(director/writer: Jules Dassin; screenwriters: from the novel “La Loi” by Roger Vailland/Franoise Giroud/Diego Fabbri; cinematographer: Otello Martelli; editors: Roger Dwyre/Mario Serandrei; music: Roman Vlad; cast: Gina Lollobrigida (Mariette), Pierre Brasseur (Don Cesare), Marcello Mastroianni (Enrico Tosso, the Engineer), Melina Mercouri (Donna Lucrezia), Yves Montand (Matteo Brigante), Raf Mattioli (Francesco Brigante), Vittorio Caprioli (Attilio, the Inspector), Lidia Alfonsi (Giuseppina), Gianrico Tedeschi (First Loafer), Nino Vingelli (Pizzaccio), Paolo Stoppa (Tonio), Anna Arena (Anna, wife of the police inspector), Luisa Ravelli (Elvira), Teddy Bilis (The Judge); Runtime: 126; MPAA Rating: NR; producers: Jacques Bar/Maleno Malenotti; Oscilloscope Laboratories; 1959-France/Italy/USA-in French with English subtitles)

The title, The Law, refers to a cynical power drinking game.”

Reviewed by Dennis Schwartz

Expatriate American filmmaker Jules Dassin (“Naked City”/”Brute Force”/”Rififi”) was subject to a witch-hunt by the HUAC although he long ago quit the Communist Party he joined in the 1930s.
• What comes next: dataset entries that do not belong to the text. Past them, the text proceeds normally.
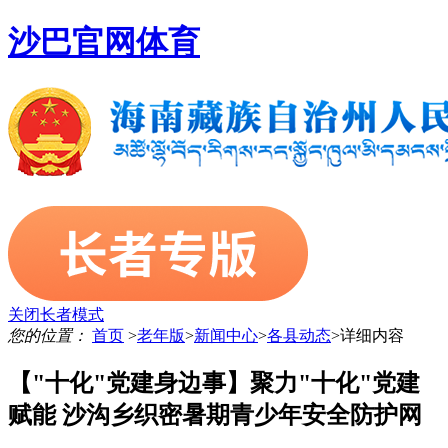
沙巴官网体育
关闭长者模式
您的位置：
首页
>
老年版
>
新闻中心
>
各县动态
>
详细内容
【"十化"党建身边事】聚力"十化"党建
赋能 沙沟乡织密暑期青少年安全防护网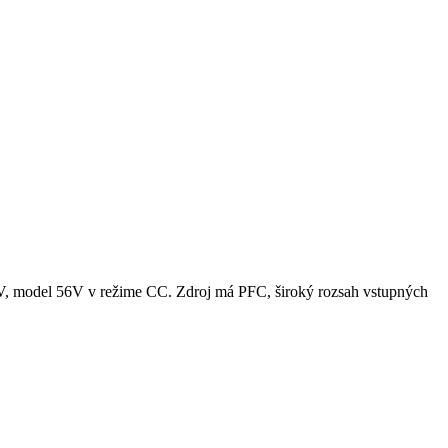
, model 56V v režime CC. Zdroj má PFC, široký rozsah vstupných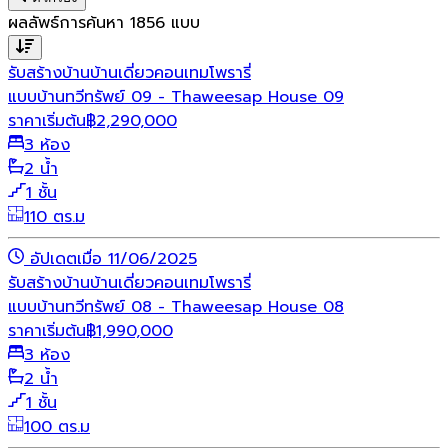
ผลลัพธ์การค้นหา
1856
แบบ
รับสร้างบ้าน
บ้านเดี่ยว
คอนเทมโพรารี่
แบบบ้านทวีทรัพย์ 09 - Thaweesap House 09
ราคาเริ่มต้น
฿
2,290,000
3 ห้อง
2 น้ำ
1 ชั้น
110 ตร.ม
อัปเดตเมื่อ 11/06/2025
รับสร้างบ้าน
บ้านเดี่ยว
คอนเทมโพรารี่
แบบบ้านทวีทรัพย์ 08 - Thaweesap House 08
ราคาเริ่มต้น
฿
1,990,000
3 ห้อง
2 น้ำ
1 ชั้น
100 ตร.ม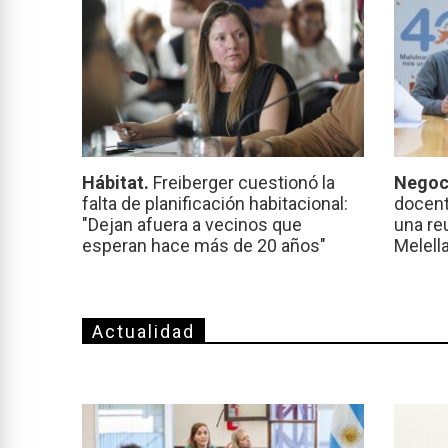
Hábitat.
Freiberger cuestionó la
Negoc
falta de planificación habitacional:
docent
"Dejan afuera a vecinos que
una re
esperan hace más de 20 años"
Melell
Actualidad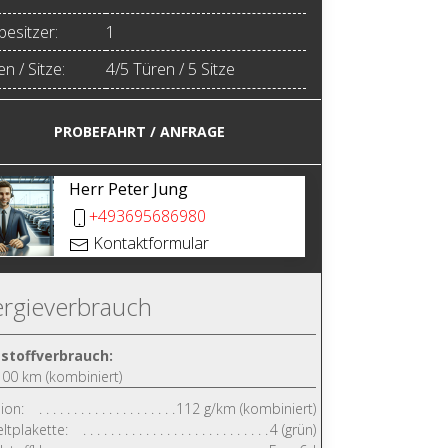
besitzer:
1
n / Sitze:
4/5 Türen / 5 Sitze
PROBEFAHRT / ANFRAGE
Herr Peter Jung
+493695686980
Kontaktformular
rgieverbrauch
tstoffverbrauch:
/100 km (kombiniert)
ion:
112 g/km (kombiniert)
tplakette:
4 (grün)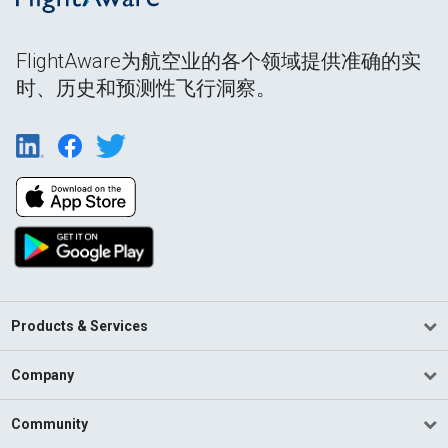
FlightAware为航空业的各个领域提供准确的实
时、历史和预测性飞行洞察。
Products & Services
Company
Community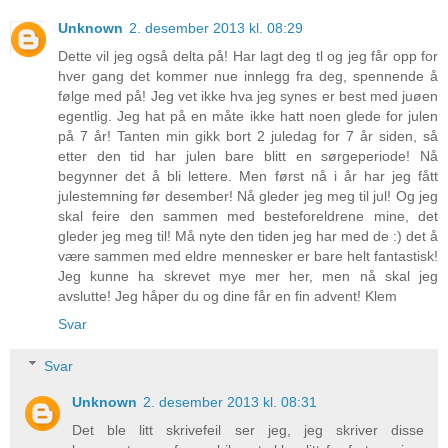
Unknown
2. desember 2013 kl. 08:29
Dette vil jeg også delta på! Har lagt deg tl og jeg får opp for
hver gang det kommer nue innlegg fra deg, spennende å
følge med på! Jeg vet ikke hva jeg synes er best med juøen
egentlig. Jeg hat på en måte ikke hatt noen glede for julen
på 7 år! Tanten min gikk bort 2 juledag for 7 år siden, så
etter den tid har julen bare blitt en sørgeperiode! Nå
begynner det å bli lettere. Men først nå i år har jeg fått
julestemning før desember! Nå gleder jeg meg til jul! Og jeg
skal feire den sammen med besteforeldrene mine, det
gleder jeg meg til! Må nyte den tiden jeg har med de :) det å
være sammen med eldre mennesker er bare helt fantastisk!
Jeg kunne ha skrevet mye mer her, men nå skal jeg
avslutte! Jeg håper du og dine får en fin advent! Klem
Svar
Svar
Unknown
2. desember 2013 kl. 08:31
Det ble litt skrivefeil ser jeg, jeg skriver disse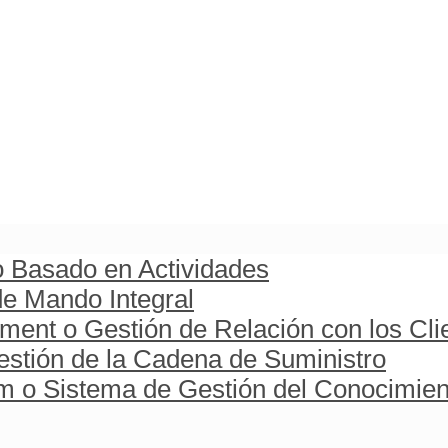
o Basado en Actividades
e Mando Integral
ent o Gestión de Relación con los Cli
stión de la Cadena de Suministro
o Sistema de Gestión del Conocimien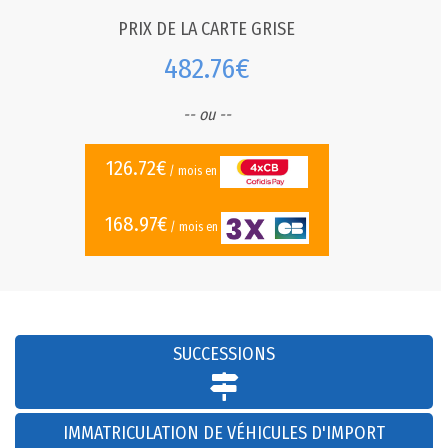
PRIX DE LA CARTE GRISE
482.76€
-- ou --
126.72€
/ mois en
168.97€
/ mois en
SUCCESSIONS
IMMATRICULATION DE VÉHICULES D'IMPORT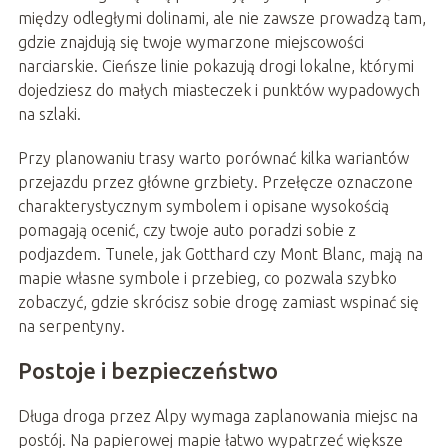
między odległymi dolinami, ale nie zawsze prowadzą tam,
gdzie znajdują się twoje wymarzone miejscowości
narciarskie. Cieńsze linie pokazują drogi lokalne, którymi
dojedziesz do małych miasteczek i punktów wypadowych
na szlaki.
Przy planowaniu trasy warto porównać kilka wariantów
przejazdu przez główne grzbiety. Przełęcze oznaczone
charakterystycznym symbolem i opisane wysokością
pomagają ocenić, czy twoje auto poradzi sobie z
podjazdem. Tunele, jak Gotthard czy Mont Blanc, mają na
mapie własne symbole i przebieg, co pozwala szybko
zobaczyć, gdzie skrócisz sobie drogę zamiast wspinać się
na serpentyny.
Postoje i bezpieczeństwo
Długa droga przez Alpy wymaga zaplanowania miejsc na
postój. Na papierowej mapie łatwo wypatrzeć większe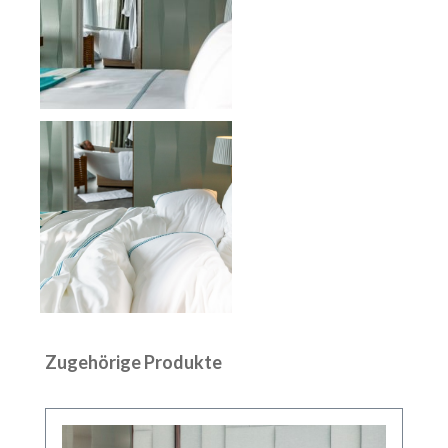
Produktgalerie überspringen
Zugehörige Produkte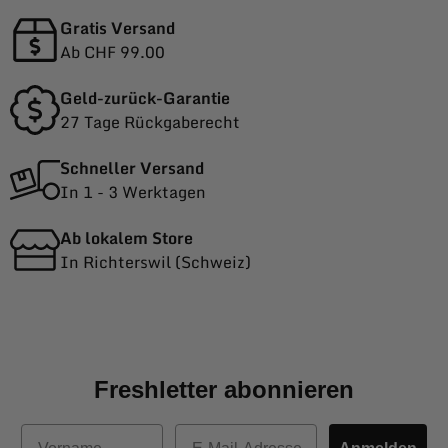
Gratis Versand
Ab CHF 99.00
Geld-zurück-Garantie
27 Tage Rückgaberecht
Schneller Versand
In 1 - 3 Werktagen
Ab lokalem Store
In Richterswil (Schweiz)
Freshletter abonnieren
Vorname
E-Mail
Nevertheless he was blacklisted from films by Hollywood and therefore fled in self-exile to France to pursue his career in 1951. This randy political operatic comedy, The Law, was based on the 1957 novel “La Loi” by Roger Vailland and was written by Dassin. In the end, after some hammy acting and a none too subtle attempt to show how justice is not served for everyone, it gets to Dassin’s liberal hopes for no more bosses.

It was filmed on location in Sicily. In Europe it was released as The Law, while in America it wasn’t released until after Dassin’s Never on Sunday proved to be a commercial hit and it was re-titled Where The Hot Wind Blows. The title, The Law, refers to a cynical power drinking game native to southern Italy that’s called “La Passatella.” The arbitrary rules are loosely kept, but the game always involves a boss and his deputy who can deny liquor to some other players until they submit to humiliating tasks. The idea is to reinforce that everyone must know their place and the boss must be respected.

It’s set in the backward impoverished Mediterranean Sicilian fishing village of Porto Monacore. A handsome young Northern government agriculture engineer named Enrico Tosso (Marcello Mastroianni) has been contracted to drain the marshes to prevent malaria. To ensure he gets the cooperation of the village boss, he visits the elderly wheel-chair bound patrician landowner and town boss Don Cesare (Pierre Brasseur), who takes pride in his Greek art collection, and while there is attracted to one of the servants, the sexy teenager Mariette (Gina Lollobrigida), whom he wishes to hire as a housekeeper. The feisty Mariette refuses to be his servant, and instead wishes that he marry her. Mariette’s harpy mom and sisters also work for Don Cesare and put the pressure on her to get the wages and share it with them. Instead the strong-willed Mariette plans to get a dowry and, to get some cash, seduces a group of local teens to steal the police motorcycle and then to sell it. In a cartoonish way the lads walk around town singing songs they make up as events unfold.

When the local gangster, Matteo Brigante (Yves Montand), connected with the lecherous police inspector (Vittorio Caprioli), who is carrying on an affair with his sister-in-law (Lidia Alfonsi), retrieve the stolen motorbike at its hiding place, the feisty Mariette goes to Plan B and steals the wallet of a Swiss tourist who carelessly leaves it in his coat pocket to cover his child sleeping in the station wagon while he attends a local feast with his wife. The mustached and facially scarred Matteo is jealous of Don Cesare and unsuccessfully tries to win over the flirty Gina and pressure his handsome fisherman son Francesco (Raf Mattioli) to finish law school. While the much older Lucrezia (Melina Mercouri, the Greek actress to be the director’s wife in 1966) pines for the 22-year-old Francesco and feels ashamed she married for convenience the ugly shrimp local judge (Teddy Bilis) she never loved.

It ends by wrapping everything up in a pat way, as the messy film seems too frivolous to be taken as a serious work. The fun was mostly in watching Gina show off her cleavage while she prances about in the village.